How to Make Malasadas: 5 Quick Tips You Should Remember When Making Malasadas
1. The oil used for frying malasadas should be maintained at an even 350 degrees.
2. Malasadas dough should be mixed until the consistency is completely smooth and without any lumps.
3. Three minutes is usually the optimal cooking time for deep frying malasadas, and you will notice a golden brown shade developing that indicates when they are done. Some people prefer their malasadas to be lighter in color while others enjoy the taste of the pastries that have been fried until they are the deepest brown color.
4. Malasadas should be rolled in sugar, or in any coating of your choice, immediately after removing from the fryer and quickly draining to remove any excess oil.
5. Malasadas are at their most flavorful and delicious when eaten while still warm, although they can be reheated either in the microwave for a few seconds, or in the oven on a cookie sheet for a few minutes.
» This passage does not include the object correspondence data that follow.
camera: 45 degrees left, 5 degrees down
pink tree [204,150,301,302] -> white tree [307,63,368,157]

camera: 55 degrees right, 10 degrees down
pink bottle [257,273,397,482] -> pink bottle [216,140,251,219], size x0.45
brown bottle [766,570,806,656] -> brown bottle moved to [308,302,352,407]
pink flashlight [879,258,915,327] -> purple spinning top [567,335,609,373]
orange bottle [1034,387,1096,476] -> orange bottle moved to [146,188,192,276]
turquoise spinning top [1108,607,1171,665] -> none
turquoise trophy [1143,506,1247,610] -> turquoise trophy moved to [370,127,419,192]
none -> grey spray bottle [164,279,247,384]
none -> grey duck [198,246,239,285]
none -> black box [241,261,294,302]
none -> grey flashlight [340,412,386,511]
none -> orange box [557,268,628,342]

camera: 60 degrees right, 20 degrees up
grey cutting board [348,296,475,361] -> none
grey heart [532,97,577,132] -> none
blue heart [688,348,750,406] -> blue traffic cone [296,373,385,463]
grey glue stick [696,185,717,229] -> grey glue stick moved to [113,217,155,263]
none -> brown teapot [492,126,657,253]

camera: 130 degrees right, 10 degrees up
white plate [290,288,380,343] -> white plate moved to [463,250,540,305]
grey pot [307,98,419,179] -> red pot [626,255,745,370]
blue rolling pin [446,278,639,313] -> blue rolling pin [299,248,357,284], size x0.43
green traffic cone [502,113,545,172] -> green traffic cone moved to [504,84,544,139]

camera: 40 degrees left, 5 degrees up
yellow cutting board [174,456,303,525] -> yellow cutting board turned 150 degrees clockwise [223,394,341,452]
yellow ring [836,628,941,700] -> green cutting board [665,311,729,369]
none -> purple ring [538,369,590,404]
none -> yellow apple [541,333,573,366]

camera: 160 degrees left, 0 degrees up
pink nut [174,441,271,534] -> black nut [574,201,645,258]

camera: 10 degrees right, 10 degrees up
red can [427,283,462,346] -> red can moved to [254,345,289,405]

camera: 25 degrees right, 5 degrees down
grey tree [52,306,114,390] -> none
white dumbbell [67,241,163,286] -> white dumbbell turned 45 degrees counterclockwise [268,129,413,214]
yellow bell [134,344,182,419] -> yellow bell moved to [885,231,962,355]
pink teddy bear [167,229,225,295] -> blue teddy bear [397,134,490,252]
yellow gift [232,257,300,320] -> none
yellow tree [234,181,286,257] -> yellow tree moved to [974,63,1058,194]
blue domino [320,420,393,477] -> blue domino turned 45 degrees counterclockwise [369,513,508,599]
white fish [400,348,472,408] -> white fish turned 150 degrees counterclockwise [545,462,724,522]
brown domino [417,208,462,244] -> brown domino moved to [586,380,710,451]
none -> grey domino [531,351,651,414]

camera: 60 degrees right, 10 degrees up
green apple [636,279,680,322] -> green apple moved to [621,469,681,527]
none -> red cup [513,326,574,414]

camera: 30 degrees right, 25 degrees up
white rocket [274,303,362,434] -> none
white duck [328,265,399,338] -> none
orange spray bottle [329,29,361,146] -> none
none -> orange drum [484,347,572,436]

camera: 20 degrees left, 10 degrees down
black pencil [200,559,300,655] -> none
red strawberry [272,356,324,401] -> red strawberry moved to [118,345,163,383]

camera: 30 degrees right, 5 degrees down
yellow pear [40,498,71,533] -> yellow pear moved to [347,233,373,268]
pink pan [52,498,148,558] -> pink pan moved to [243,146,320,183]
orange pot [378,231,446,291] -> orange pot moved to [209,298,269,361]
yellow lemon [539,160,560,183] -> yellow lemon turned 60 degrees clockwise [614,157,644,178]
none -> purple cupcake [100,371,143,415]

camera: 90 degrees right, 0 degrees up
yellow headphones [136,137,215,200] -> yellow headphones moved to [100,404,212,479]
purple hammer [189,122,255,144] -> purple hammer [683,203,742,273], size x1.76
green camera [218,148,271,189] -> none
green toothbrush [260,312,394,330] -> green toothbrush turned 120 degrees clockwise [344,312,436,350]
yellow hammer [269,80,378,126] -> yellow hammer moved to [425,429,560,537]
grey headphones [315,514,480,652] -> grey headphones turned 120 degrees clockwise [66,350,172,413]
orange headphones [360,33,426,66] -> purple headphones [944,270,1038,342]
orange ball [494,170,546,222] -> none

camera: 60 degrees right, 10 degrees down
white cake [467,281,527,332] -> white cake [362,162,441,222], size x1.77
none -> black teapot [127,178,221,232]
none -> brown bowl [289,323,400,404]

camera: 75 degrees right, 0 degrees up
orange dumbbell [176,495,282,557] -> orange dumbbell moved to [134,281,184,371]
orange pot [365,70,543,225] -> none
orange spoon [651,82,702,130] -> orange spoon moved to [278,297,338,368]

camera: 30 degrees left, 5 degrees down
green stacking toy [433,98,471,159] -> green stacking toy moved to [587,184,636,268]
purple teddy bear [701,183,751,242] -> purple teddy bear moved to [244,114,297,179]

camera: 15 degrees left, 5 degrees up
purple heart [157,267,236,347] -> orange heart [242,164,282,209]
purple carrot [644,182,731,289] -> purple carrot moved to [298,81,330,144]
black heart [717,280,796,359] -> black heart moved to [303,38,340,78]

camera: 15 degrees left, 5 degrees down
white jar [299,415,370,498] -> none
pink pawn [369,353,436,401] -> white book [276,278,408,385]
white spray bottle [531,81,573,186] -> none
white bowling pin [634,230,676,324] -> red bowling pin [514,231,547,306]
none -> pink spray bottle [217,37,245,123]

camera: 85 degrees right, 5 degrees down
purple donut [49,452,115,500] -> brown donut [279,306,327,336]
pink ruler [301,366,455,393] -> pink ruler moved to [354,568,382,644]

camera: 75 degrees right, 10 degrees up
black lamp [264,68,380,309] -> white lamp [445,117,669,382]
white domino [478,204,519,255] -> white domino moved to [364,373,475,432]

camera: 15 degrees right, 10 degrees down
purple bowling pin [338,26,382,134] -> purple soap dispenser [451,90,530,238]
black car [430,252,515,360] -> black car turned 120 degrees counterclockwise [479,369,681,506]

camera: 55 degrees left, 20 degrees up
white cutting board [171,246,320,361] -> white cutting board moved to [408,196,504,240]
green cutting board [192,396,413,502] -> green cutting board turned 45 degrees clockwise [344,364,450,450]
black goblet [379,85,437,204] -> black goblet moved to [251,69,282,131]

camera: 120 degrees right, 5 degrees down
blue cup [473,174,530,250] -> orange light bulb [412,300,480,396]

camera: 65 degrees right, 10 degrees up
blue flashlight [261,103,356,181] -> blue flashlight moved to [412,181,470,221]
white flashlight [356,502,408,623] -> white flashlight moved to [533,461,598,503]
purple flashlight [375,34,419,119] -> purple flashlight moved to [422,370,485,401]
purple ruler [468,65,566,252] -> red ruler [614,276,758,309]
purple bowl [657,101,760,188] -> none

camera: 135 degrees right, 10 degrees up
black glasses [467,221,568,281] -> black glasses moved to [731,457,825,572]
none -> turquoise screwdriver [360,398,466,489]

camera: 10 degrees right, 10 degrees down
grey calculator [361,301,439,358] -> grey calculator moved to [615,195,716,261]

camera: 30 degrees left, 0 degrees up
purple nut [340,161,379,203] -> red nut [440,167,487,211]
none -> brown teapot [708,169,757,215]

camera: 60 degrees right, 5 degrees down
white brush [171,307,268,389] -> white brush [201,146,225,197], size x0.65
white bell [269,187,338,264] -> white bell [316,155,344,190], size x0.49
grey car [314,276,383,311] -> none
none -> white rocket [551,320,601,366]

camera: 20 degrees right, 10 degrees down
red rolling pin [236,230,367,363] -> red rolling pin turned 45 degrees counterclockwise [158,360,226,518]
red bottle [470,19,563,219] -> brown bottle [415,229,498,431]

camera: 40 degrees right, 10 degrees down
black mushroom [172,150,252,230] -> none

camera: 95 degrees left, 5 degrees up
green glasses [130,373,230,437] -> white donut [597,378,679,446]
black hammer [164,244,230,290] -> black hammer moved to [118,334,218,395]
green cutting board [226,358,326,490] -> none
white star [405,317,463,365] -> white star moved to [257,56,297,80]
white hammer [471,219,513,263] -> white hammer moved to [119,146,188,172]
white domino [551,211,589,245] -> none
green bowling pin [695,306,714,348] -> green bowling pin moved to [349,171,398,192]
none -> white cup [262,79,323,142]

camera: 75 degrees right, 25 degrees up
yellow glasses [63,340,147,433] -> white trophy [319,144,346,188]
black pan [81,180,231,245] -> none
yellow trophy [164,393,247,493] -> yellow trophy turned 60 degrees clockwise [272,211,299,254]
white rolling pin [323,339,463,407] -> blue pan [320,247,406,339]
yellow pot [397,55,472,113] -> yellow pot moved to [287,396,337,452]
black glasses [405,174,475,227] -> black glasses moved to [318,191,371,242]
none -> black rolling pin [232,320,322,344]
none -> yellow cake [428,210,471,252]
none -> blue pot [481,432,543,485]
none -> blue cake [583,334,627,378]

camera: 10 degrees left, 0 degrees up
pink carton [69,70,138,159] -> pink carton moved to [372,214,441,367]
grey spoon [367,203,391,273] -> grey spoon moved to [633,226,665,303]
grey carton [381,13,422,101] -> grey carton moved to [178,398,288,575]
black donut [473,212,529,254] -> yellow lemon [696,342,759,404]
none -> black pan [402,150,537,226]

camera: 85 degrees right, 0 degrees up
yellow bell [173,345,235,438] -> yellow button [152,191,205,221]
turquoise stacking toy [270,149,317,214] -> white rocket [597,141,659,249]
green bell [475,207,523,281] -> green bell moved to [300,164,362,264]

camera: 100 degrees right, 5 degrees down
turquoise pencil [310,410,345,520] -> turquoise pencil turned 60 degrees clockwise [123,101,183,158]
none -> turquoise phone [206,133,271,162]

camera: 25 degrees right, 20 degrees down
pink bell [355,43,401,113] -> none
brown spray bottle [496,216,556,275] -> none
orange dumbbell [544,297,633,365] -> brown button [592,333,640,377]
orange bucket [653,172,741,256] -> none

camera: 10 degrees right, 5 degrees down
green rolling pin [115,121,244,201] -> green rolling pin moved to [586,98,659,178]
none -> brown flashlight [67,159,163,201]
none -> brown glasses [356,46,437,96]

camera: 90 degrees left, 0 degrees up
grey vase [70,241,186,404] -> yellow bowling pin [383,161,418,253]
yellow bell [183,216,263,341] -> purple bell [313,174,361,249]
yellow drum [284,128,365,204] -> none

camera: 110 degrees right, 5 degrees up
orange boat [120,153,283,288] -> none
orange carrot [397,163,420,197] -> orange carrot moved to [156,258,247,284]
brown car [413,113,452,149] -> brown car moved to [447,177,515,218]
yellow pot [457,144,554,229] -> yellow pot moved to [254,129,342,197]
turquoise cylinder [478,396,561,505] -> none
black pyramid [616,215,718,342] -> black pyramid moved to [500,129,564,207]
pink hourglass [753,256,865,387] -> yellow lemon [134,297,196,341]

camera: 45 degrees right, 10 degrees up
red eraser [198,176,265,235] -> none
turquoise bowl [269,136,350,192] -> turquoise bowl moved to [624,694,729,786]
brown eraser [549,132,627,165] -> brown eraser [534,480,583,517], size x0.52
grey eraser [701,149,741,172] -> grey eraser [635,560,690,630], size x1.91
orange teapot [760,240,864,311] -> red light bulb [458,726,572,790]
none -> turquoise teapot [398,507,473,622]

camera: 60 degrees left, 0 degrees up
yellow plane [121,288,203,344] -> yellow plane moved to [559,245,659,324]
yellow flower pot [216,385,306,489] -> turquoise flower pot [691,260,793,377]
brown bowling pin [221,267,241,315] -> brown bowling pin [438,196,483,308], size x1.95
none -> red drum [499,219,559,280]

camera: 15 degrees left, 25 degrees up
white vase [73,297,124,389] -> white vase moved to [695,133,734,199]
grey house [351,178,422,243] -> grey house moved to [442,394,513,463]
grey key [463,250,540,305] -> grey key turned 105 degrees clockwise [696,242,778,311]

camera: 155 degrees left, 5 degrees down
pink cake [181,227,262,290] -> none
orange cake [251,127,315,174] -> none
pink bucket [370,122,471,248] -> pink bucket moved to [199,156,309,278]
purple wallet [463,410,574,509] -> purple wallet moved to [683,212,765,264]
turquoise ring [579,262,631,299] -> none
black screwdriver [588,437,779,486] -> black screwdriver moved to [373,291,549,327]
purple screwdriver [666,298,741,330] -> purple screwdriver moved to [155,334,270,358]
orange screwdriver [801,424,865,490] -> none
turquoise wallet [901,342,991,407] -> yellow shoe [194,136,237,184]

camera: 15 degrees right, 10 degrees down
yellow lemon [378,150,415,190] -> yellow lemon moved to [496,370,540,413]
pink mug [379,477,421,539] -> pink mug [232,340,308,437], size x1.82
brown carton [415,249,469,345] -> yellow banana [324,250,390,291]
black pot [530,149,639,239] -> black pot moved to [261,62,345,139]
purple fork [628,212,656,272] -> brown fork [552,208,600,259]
A Few Malasadas Variations to Try:
In addition to trying different sweet spices as the coating, here are two incredibly simple variations for making delicious malasadas, especially if you’re short on ingredients, and time. Try these unique takes on the traditional recipe, or use your own imagination to come up with a concoction that will quickly become a family favorite:
1. Quick But Tasty Malasadas
You Will Need:
- 1 can of buttermilk biscuit dough
- 1 cup of sugar and a mixing bowl
- Cooking oil
- Deep fryer or medium to large pot
While heating the oil in the deep fryer, or in the pot to 350 degrees, roll bits of the pre-made dough into medium sized balls. Carefully drop the balls into the hot oil, removing them when golden brown, which is usually after two to three minutes or so. Immediately roll the fried dough into the sugar and serve while they’re still warm.
2. Too Easy Malasadas
You Will Need:
- Cooking oil
- Deep fryer or medium to large pot
- 5 slices of white bread with the crusts completely removed
- 1 1/2 cups of Bisquick-type baking mix
- 1 cup PLUS 1 tablespoon of white, granulated sugar
- 1 medium to large egg
- 3/4 cup of whole milk
- 2 tablespoons of cinnamon (optional)
- 1 teaspoon of baking powder
- A brown paper lunch bag
Combine the one and a half cups of baking mix, the teaspoon of baking powder, the cup of sugar, egg and the three quarters of a cup of milk and blend until there are no lumps, usually about the same consistency of pancake batter but slightly thicker.
Now arrange the five slices of bread with the crusts removed into a single stack and cut into four equally sized pieces. Dip the squares of bread into the batter mixture and carefully drop into the heated oil. Add the remaining tablespoon of sugar, and cinnamon if you wish, to the paper bag while the pastries are frying in oil until just golden brown in color.
Remove the malasadas from the oil with a slotted spoon or the deep fryer’s basket and immediately put into the brown paper bag, shaking well to cover each thoroughly. Serve the malasadas while still warm.
How to Make Malasadas Trivia:
- Although they are most popular in Hawaii, as far as the United States is concerned, malasadas are slowly finding their way to the mainland as more and more people discover the tasty treat that was once only associated with the Portuguese culture.
- While mainly eaten on Shrove Tuesday in order to indulge before the beginning of the Lenten season, malasadas have now become rather popular fare at carnivals and celebrations during other times of the year as well.
- No one is really sure when the second letter “s” was dropped from the spelling of malasadas.
- The earliest of recipes for malasadas used only white sugar for coating the fried pastries.
- Although using a mixture of nutmeg and cinnamon along with sugar to coat your malasadas may indeed be a rather tasty choice, using anything other than plain, white sugar while visiting Hawaii will prompt the locals to playfully brand you as a “haole,” which is a term for a foreigner or outsider that is slightly less than favorable in the Hawaiian language. So now that you know how to make malasadas what are you waiting for?!